- [WHAT YOU HAVE TO DO] Wherever the string "hand" turns up in the data, copy the whole line.

*** Opening of DATA TO PROCESS ***

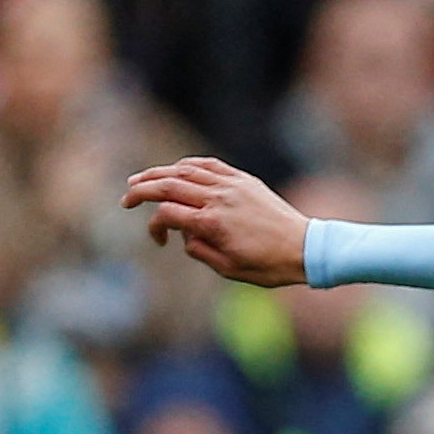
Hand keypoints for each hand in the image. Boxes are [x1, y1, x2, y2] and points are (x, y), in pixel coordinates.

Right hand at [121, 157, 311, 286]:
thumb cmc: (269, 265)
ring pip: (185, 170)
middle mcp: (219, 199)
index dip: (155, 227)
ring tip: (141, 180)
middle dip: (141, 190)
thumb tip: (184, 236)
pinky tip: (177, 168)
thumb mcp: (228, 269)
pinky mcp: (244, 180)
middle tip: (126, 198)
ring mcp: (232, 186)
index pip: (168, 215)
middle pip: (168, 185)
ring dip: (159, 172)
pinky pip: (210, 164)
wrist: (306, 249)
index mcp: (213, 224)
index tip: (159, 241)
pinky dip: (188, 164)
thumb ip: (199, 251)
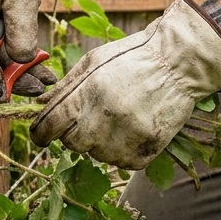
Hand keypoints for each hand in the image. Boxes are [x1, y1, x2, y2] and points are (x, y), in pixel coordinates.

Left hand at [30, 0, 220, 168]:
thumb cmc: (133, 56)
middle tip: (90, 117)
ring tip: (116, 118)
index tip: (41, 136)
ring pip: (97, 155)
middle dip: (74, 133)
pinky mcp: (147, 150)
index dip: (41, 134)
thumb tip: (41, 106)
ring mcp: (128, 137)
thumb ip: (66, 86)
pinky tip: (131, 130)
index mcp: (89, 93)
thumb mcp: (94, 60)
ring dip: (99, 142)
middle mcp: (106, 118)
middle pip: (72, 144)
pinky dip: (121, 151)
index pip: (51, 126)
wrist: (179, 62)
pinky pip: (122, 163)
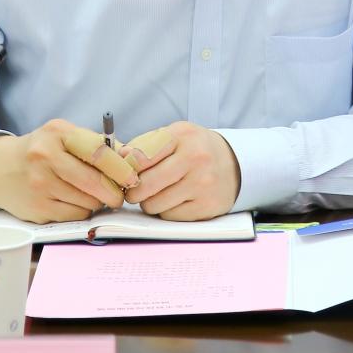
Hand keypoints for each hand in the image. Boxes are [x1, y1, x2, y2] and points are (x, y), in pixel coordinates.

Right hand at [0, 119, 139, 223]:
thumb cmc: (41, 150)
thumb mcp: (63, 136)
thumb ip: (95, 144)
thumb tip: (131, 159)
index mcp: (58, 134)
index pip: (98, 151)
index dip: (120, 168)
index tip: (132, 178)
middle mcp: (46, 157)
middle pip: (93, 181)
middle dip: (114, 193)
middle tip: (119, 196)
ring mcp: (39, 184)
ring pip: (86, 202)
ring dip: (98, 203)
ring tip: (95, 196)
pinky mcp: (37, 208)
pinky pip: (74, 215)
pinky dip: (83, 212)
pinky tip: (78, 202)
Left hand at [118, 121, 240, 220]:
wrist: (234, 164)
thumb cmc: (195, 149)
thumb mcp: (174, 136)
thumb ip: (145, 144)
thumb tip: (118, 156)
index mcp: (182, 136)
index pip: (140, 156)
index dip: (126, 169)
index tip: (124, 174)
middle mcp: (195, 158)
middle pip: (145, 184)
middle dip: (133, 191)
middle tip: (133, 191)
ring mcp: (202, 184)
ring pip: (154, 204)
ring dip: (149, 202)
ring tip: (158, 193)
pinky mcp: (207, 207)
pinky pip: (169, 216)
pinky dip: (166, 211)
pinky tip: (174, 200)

*** Close of DATA TO PROCESS ***
*** Opening of DATA TO PROCESS ***

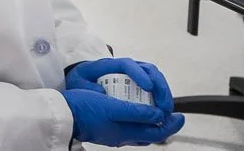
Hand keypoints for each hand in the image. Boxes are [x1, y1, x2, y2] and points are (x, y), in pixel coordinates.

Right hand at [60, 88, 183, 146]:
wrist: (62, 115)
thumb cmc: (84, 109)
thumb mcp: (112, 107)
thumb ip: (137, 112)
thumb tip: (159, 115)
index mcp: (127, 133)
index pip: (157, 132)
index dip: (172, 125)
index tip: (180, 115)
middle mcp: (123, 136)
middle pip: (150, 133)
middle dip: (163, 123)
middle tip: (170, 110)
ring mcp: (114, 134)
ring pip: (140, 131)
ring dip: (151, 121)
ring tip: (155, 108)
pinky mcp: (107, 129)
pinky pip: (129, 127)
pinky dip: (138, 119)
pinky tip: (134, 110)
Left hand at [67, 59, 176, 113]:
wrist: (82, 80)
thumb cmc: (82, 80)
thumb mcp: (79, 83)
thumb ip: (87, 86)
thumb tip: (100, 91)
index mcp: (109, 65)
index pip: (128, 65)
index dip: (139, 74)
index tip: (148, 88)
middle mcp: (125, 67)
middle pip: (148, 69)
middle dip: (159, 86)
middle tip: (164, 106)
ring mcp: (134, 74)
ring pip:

*** Close of DATA TO PROCESS ***

- [ANSWER]
Hand keypoints for each hand in the image. Boxes are [x1, y1, x2, y2] and points are (x, y), in pixel coordinates.
Right hand at [121, 157, 311, 286]:
Hand keypoints for each hand in the image. Boxes are [x1, y1, x2, y2] and points are (x, y), in pixel coordinates.
Left hand at [30, 0, 220, 168]:
Hand keypoints for each hand in the image. Boxes are [x1, y1, x2, y2] and points are (x, y), in pixel coordinates.
Right hand at [0, 119, 139, 223]:
Left hand at [118, 121, 240, 220]:
Hand keypoints for each hand in the image. Boxes are [x1, y1, x2, y2] and points are (x, y), in pixel coordinates.
Right hand at [60, 88, 183, 146]:
Left hand at [67, 59, 176, 113]:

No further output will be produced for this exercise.